Ending Coaching

For the first time ever, I'm doing nothing.

Since the start of this year, I've been struggling with motivation for my coaching service. This is natural, so I didn't dwell on it. In fact, it has happened to me in the past. Typically, I take a vacation or change up my routine in some way and that makes it better.

This time it feels different.

In 2023 and 2024, I hustled to get clients. I had countless free calls, met tons of great people, and landed 20 clients in a short amount of time.

This year, I haven't tried to get a single new client. Whenever someone finished their time with me, I didn't bother to replace them. In fact, I actually welcome it because it means fewer meetings. It was at this point that I began to question my desire to continue coaching.

The People Are Great

The thing is, I like the folks I work with. The ones that are still around have very successful businesses, are motivated, and are open to feedback. We have fantastic one-on-one sessions as well as group sessions.

Aside from the people I coach, I’m realizing that there are other aspects to coaching that I really don't like.

The obvious one for me is control over my time. When I had 20+ clients, a big part of my time was spent shuffling meetings around to accommodate everyone's busy schedules. It was exhausting in that I couldn't plan my own activities during the week. If there was a cancellation, then there was the stress of trying to find a new day and time.

I'm less busy than I was, but that element still exists. For example, any time I want to go on a vacation or trip, I'm front-loading sessions just so I can have some days off. Or, I end up taking calls while I’m away.

All of this is mentally taxing. I start to feel trapped, and whenever I feel that way, I start looking for ways to disengage. Having complete control over my time and what I do with it is what motivated me to start LearnDash in the first place. It's my North Star, so to speak.

But this is also about more than owning my time.

The pressure of not having complete control over my schedule is indeed frustrating, but I would be doing myself a disservice if I didn't dissect this feeling a bit further. I've spent six weeks or so reflecting on why I feel the way I feel, and I've come to an answer.

Coaching gives me the ability to be creative, but I don't get to live the creativity. In my sessions, I offer up marketing ideas, brand building initiatives, and the like. I love doing that kind of thing, but part of that love comes from the execution of the ideas. Competing. Winning. I don't get any of that with coaching. It feels like training for a match only to sit on the bench.
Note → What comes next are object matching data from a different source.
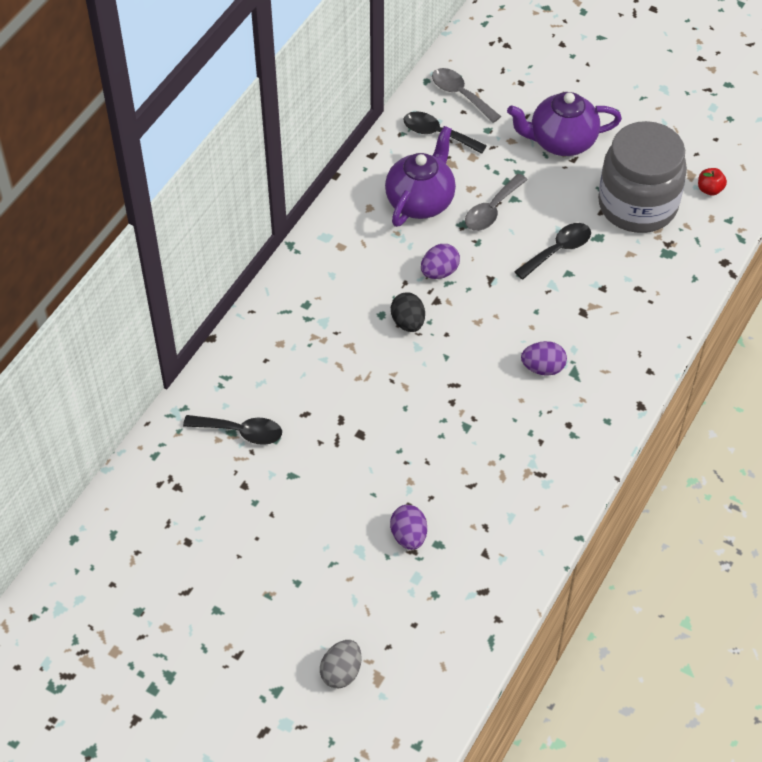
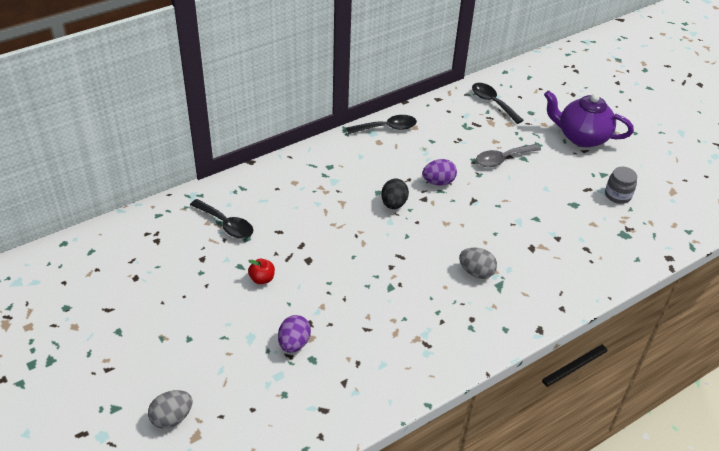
camera: 25 degrees right, 10 degrees down
purple teapot [385,126,456,227] -> none
grey spoon [432,68,501,123] -> none
black spoon [514,223,591,280] -> black spoon moved to [346,115,417,134]
purple egg [521,341,567,376] -> grey egg [459,247,497,279]
grey jar [598,121,687,233] -> grey jar [605,167,637,204], size x0.41
red apple [698,168,727,196] -> red apple moved to [248,259,275,284]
Stepping Away from Everything

Since the sale of LearnDash, I've been constantly doing something. It was mostly out of habit, but on some level, due to outside expectations. Whenever you meet someone, they always ask what you do for a living. I felt uncomfortable not having an answer to that question.

The reality is that this has been a self-imposed issue. I need time to do nothing, for the first time in my life. I need mental silence and simplicity, so that's what I am finally doing.

I don't have any expectations or goals. I don't know how long. I'm living in the moment, and that's it. I'm focusing on the small things in life. The little pleasures. I'll see where it takes me eventually, but for now, I'm enjoying the ride.